**INSTRUCTIONS FOR THE TASK:** In the records below, locate the line containing "El coordinador de la G", then extract it and all following lines exactly, ending with the last line.

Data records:
──────

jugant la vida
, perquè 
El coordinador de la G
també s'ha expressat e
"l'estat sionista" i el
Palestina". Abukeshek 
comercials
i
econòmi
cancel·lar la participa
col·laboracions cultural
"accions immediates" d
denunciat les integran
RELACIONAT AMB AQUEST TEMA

──────

**WRITTEN ANSWER:**
El coordinador de la G
també s'ha expressat e
"l'estat sionista" i el
Palestina". Abukeshek 
comercials
i
econòmi
cancel·lar la participa
col·laboracions cultural
"accions immediates" d
denunciat les integran
RELACIONAT AMB AQUEST TEMA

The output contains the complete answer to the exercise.